The network sharding scheme proposed in this paper is based on node reputation scores for shard allocation and incorporates this node allocation algorithm into dynamic partial reorganisation. In our experiments, we can observe that nodes with different behaviours meet the design requirements in terms of reputation score changes. After considering the performance characteristics of the nodes in the calculation, there are still different growth rates even when the nodes are honest. Setting the node allocation rules in dynamic sharding reconfiguration can achieve allocation equalisation faster and thus reduce the percentage of malicious nodes in the shard. Compared to Omniledger and TBSD, our scheme greatly reduces the probability of consensus failures and collusion attacks, effectively decreasing shard system latency and improving overall system efficiency. Therefore, we can conclude that this scheme enhances the performance and security of blockchain in complex network environments compared to random sharding.

6. Conclusions and future work

In this paper, we explain in detail the differences between our proposed method and the existing methods, and we make improvements in the reputation-based sharding scheme: First, computing node reputation scores, we comprehensively consider both performance and behavioural characteristics, thereby providing a more reliable trust mechanism for blockchain shard systems. Secondly, addressing the critical issue of leader security within shards, we introduce alternative leader selection to mitigate potential leader failures or dishonest behaviour, ensuring the continuous operation of the shard and the stability of the system. Finally, we design a dynamic sharding reorganisation based on the reputation scores of nodes. In node allocation, we aim to disperse nodes with low scores to different shards, so that the overall computing power of each shard is at a smooth level, consequently reducing the likelihood of collusion attacks from concentrated malicious nodes. The evaluation shows that this sharding scheme effectively solves the security problem caused by the aggregation of malicious nodes in each shard in the existing sharding scheme, and improves the performance of the blockchain in the complex network environment.

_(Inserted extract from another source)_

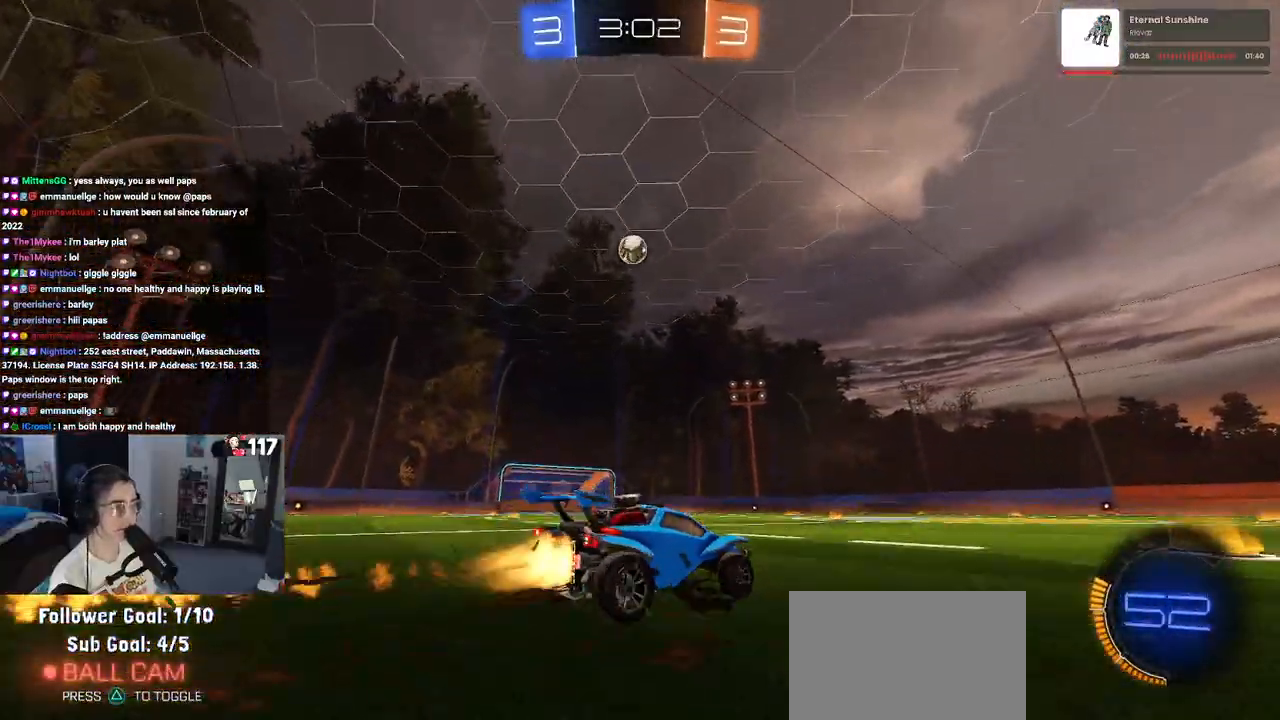
{"buttons": ["R1", "R2"], "left_stick": "left", "right_stick": "center", "events": [[67, "left_stick", "center"], [383, "left_stick", "left"]]}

This paper primarily focuses on the concept of network sharding. We propose that a rational allocation of nodes, coupled with the implementation of reputation management, yields improved outcomes in preventing collusion attacks. However, challenges persist in handling transactions, monitoring, and incentivizing node participation in the network. In the complex distributed environment, a secure and efficient consensus mechanism remains crucial for blockchain sharding systems. To further enhance the scalability of blockchain sharding systems, future efforts will delve into transaction sharding. We aim to establish a more equitable and efficient consensus method based on node reputation scores and develop a suitable incentive mechanism to encourage positive node behaviour.

Disclosure statement

No potential conflict of interest was reported by the author(s).

Additional information

Funding

This work was supported by the [Taishan Scholars Program #1] under Grant [number tsqn202312231]; [the National Natural Science Foundation of China #2] under Grant [number 62102209]; [the Shandong Provincial Natural Science Foundation of China #3] under Grant [number ZR2020KF035]; [the Shandong Provincial Key Research and Development Program #4] under Grant [number 2021CXGC010107 ]; and [the New 20 project of higher education of Jinan, China #5] under Grant [number 202228017].